And why all this intrapersonal bullshit philosophical rambling when the purpose of this article -clearly outlined by the title and the first few lines of this passage- was to commemorate the life of an artist whose work I (at least claim) to admire or at least appreciate for its entertainment value?  Because fuck the dead, that's why.

All of these funerals, memorials, graveyards and other rituals that surround death aren't for the dead: the dead don't give a shit.  They're dead.  If you don't believe in an afterlife then the equation is simple.  Your dead friends/relatives/strangers you just felt like running over with your car on a lazy Sunday afternoon "just because" no longer exist except as an inexpensive source of fertilizer and/or leather if you start tanning the hide soon enugh after death.  If you do have some kind of belief regarding death then it still doesn't matter because A) He or she is in a far better place having sex with dead celebrities while/or playing Risk with Jesus and Buddha, B) He or She is in a far worse place being raped by the souls of aborted babies and the one-eyed ghost of Hitler while the Devil smokes the penis of a child molester like a Cuban cigar and chuckles merrily to himself, C) He or she has already been reincarnated as an old lady in France with too much facial hair and not enough personal hygiene or D) He or she is too busy spying on hot chicks while they take a shower and/or masturbate gratuitously. (OK, maybe that last one is just me.)

Any way you cut it death does not matter to the dead.  The only significance death -and the rituals surrounding it- has is how it affects each of us personally.  How we interpret it's relative significance.  The funeral isn't for the dead guy.  It's for the people who are still alive.  This article (and the others like it) which details the death of a celebrity aren't meant for that dead celebrity.  They're meant for me.  Their significance is relative to my subjective experience of whatever work they produced and my articles about them are in some small way tributes to their influence on me and really milestones in understanding my own life.
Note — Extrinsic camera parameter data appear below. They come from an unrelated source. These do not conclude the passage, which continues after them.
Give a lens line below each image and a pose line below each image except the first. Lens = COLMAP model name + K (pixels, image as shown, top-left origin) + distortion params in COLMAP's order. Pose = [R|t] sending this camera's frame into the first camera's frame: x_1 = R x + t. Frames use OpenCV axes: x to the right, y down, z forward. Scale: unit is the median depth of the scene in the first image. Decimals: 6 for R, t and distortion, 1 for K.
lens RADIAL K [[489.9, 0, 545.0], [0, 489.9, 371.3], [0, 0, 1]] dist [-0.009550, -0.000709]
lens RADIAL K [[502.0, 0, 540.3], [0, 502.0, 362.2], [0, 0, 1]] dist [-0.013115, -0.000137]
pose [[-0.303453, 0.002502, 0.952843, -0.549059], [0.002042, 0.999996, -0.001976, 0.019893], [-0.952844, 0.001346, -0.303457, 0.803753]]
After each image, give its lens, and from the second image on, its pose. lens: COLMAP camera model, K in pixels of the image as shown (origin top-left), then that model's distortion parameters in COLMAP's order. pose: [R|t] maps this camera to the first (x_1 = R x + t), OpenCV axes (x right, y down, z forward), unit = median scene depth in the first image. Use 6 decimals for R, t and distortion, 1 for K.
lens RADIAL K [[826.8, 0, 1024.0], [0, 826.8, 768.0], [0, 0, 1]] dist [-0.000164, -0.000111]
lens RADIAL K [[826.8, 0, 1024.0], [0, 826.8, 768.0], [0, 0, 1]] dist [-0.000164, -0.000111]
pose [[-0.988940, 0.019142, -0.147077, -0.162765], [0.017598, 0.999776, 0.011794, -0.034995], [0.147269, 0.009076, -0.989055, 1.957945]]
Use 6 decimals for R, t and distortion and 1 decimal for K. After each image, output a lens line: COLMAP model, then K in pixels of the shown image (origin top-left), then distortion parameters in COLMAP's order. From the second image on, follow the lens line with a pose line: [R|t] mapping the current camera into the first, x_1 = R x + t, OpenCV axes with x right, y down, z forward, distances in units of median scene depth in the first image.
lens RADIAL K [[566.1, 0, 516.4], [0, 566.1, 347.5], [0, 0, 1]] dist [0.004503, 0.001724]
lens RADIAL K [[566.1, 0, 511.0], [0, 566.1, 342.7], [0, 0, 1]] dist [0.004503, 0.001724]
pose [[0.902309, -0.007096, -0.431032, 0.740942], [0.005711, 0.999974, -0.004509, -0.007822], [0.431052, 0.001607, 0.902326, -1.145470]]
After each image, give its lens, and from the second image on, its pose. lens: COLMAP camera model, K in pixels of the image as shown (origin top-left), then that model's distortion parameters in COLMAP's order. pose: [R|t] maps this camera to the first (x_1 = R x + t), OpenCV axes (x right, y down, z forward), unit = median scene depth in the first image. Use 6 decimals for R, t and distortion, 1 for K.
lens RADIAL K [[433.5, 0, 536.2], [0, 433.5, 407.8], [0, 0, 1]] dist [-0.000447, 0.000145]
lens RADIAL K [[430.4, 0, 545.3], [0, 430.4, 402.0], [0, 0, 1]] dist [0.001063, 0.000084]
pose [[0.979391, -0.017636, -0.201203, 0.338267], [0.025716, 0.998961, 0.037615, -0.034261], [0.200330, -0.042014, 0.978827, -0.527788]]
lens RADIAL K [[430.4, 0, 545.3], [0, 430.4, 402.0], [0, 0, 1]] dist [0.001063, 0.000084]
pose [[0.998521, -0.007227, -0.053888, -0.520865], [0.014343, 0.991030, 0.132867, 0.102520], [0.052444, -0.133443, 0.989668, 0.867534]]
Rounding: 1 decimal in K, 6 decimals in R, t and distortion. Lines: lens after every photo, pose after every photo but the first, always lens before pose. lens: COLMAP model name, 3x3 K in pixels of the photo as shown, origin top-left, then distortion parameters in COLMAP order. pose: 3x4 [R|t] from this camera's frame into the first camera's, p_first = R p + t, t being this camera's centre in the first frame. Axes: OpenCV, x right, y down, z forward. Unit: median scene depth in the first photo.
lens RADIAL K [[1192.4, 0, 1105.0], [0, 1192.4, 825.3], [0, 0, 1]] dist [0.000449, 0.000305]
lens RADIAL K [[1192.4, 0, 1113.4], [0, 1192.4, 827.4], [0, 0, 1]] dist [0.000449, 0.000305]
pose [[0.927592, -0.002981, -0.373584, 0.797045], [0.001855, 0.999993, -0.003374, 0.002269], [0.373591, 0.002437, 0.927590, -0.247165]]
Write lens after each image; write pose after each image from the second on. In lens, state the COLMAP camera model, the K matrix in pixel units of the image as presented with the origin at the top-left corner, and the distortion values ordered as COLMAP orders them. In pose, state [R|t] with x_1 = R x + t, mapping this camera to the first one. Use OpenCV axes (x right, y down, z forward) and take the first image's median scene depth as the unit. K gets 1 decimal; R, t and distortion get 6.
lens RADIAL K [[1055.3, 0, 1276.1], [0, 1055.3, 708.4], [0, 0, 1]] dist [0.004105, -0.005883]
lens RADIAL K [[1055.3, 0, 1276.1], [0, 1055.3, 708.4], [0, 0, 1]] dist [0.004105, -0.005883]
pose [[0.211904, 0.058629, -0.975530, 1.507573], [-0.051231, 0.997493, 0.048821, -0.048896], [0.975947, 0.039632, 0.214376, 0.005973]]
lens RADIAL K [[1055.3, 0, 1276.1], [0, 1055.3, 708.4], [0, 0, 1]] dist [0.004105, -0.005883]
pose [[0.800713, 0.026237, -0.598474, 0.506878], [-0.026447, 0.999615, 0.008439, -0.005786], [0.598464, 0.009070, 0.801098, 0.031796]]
It may seem like I've hijacked my own article about Mr. Postlethwaite to rant about my own self-importance, and you'd be half right.  The point is that since I can only experience the world as myself and no one else then in order to make meaning out of anything ultimately I have to find some way to relate it to myself.  Maybe it's self-absorbed or maybe it's self-enlightened.  Or maybe a little of both.

What I do know is how I remember Pete Postlethwaite.  I'll remember him as the reluctantly heroic monk in DRAGONHEART,  as the master hunter in THE LOST WORLD: JURASSIC PARK, as Keyser Soze's messenger boy in THE USUAL SUSPECTS, and most recently as a humble fisherman, dying (and dead) father and a hardcore gangster in CLASH OF THE TITANS, INCEPTION, and THE TOWN respectively.  For me the significance of his career is his ability to be in the spotlight without being in the spotlight.  He acted in some huge blockbusters, and oftentimes as well as, if not better than, the stars of these movies.  I didn't know him personally but it seems to me that he was that rare beast: a truly talented artist with an honestly small ego.  Something I would never aspire to be but also something which I admire.